Empresa de Léo Moura vai receber R$ 9,2 milhões do RJ.

Por: Fla hoje

UOL – Os
meses de março e abril foram especialmente bons para o lateral Léo Moura. E não
pela sua transferência para o Fort Lauderdale Strikers, dos Estados Unidos.
Longe dos gramados, o ex-jogador do Flamengo negociou três contratos com o
governo do Rio de Janeiro – todos sem licitação. Em menos de 30 dias, garantiu
R$ 9,2 milhões para sua empresa: a Costa e Moura Assessoria e Marketing
Esportivo. Tudo autorizado por políticos apoiados por Léo nas eleições de 2014.
Os
três os acordos foram firmados por meio da Seelje (Secretaria Estadual de
Esporte, Lazer e Juventude). O primeiro é de R$ 1,85 milhão; o segundo, de R$
3,66 milhões; e o terceiro –firmado no início deste mês–, de R$ 3,73 milhões.
Todos preveem a criação e manutenção de núcleos da Escolinha de Futebol e
Cidadania Léo Moura em municípios do Estado por um ano.
A
Seelje é comandada pelo deputado federal licenciado Marco Antônio Cabral, filho
do ex-governador Sergio Cabral. Em sua campanha nas eleições de 2014, Marco
Antônio contou com o apoio declarado de Léo (assista a vídeo abaixo).
Léo
também fez campanha para o atual governador Luiz Fernando Pezão e para o
ex-secretário de Esportes, André Lazaroni, no ano passado. De acordo com a
Seelje, entretanto, a contratação de sua empresa em nada tem a ver com a ajuda
política do jogador aos governantes do Estado.

§ **TAREFA ATRIBUÍDA**: Na reportagem sobre Léo Moura, qual é o nome da empresa do jogador que recebeu os contratos? As linhas não são necessárias para responder.

§ **INFORMAÇÕES EXTRAÍDAS**:
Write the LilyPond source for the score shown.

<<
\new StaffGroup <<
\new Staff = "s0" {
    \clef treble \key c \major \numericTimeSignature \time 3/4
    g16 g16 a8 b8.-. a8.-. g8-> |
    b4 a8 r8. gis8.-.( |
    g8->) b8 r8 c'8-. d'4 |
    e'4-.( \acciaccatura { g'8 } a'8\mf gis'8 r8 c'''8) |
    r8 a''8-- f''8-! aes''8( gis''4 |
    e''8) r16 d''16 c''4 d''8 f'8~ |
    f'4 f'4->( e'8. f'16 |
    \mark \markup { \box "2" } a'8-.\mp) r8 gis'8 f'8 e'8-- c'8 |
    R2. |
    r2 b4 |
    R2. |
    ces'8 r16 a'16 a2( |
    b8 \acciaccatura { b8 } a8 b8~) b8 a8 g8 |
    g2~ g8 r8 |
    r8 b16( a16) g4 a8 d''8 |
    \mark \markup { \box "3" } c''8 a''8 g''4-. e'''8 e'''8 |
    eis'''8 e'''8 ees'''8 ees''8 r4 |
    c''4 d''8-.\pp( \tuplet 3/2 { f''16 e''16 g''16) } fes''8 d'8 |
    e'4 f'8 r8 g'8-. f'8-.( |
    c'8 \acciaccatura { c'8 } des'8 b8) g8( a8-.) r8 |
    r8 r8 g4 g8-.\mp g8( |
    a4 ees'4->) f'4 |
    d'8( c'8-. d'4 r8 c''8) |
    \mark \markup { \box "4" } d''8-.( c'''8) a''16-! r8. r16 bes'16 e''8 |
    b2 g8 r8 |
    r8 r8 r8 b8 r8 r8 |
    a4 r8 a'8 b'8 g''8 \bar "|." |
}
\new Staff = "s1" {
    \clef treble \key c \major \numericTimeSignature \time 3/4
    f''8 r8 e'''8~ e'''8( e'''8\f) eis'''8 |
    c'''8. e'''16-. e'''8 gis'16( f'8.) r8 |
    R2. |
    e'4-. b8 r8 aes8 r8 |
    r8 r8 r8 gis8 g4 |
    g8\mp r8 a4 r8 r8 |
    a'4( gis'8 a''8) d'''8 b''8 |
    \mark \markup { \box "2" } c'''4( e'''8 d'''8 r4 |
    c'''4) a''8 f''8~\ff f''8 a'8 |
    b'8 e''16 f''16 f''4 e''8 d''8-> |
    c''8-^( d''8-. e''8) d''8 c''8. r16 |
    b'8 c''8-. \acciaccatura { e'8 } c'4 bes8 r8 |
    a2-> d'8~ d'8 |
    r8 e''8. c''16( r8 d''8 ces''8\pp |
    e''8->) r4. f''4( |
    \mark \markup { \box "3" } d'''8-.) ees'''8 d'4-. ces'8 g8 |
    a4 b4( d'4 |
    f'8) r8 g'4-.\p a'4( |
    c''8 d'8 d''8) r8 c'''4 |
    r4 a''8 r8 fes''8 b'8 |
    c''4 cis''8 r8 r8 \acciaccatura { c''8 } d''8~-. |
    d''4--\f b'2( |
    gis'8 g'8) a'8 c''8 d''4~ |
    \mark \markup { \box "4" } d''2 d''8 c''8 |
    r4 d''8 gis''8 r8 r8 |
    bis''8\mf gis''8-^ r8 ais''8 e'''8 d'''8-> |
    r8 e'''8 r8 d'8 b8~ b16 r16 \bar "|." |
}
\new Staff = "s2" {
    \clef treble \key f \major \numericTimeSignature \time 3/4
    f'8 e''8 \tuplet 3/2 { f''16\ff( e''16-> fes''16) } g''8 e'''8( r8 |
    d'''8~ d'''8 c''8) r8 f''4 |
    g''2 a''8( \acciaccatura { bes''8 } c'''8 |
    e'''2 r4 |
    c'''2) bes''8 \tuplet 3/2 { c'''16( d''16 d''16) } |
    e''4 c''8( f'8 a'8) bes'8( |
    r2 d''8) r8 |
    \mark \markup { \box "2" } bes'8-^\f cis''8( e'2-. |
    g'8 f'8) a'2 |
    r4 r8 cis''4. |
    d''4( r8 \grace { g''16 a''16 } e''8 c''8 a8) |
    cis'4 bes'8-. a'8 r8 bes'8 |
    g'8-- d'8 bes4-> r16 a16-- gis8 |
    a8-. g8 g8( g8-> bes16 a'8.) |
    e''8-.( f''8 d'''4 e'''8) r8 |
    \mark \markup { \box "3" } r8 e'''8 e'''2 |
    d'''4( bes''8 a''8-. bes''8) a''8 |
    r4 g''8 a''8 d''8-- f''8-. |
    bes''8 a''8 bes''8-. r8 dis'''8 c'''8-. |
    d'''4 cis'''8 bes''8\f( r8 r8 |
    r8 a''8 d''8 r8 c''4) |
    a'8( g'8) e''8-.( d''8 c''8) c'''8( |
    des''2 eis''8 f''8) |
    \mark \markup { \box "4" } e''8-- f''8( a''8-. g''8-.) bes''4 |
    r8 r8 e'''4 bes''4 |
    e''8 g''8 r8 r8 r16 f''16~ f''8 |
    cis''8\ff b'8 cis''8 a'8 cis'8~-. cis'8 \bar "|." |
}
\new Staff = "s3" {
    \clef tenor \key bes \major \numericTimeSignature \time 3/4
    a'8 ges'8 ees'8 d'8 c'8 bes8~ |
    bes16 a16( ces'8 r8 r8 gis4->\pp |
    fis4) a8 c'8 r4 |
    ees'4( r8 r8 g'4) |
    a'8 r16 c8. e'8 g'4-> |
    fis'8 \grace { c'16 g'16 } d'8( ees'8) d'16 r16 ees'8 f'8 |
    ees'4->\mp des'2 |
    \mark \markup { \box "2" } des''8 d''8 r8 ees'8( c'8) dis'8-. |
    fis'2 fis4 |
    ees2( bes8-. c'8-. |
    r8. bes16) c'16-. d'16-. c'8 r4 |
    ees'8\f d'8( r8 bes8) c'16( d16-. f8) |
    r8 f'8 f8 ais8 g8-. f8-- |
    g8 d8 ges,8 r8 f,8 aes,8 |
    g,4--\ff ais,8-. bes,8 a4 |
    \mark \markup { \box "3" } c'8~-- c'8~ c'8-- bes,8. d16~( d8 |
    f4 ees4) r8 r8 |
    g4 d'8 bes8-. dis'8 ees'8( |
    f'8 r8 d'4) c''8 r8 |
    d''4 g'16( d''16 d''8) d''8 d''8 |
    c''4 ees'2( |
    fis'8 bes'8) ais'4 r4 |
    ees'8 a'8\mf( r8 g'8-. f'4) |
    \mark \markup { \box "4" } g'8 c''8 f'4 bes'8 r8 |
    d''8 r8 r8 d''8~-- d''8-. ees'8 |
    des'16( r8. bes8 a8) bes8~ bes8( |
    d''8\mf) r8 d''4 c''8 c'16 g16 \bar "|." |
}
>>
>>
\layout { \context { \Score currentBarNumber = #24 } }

§ **EXERCÍCIO CONCLUÍDO**: Costa e Moura Assessoria e Marketing Esportivo.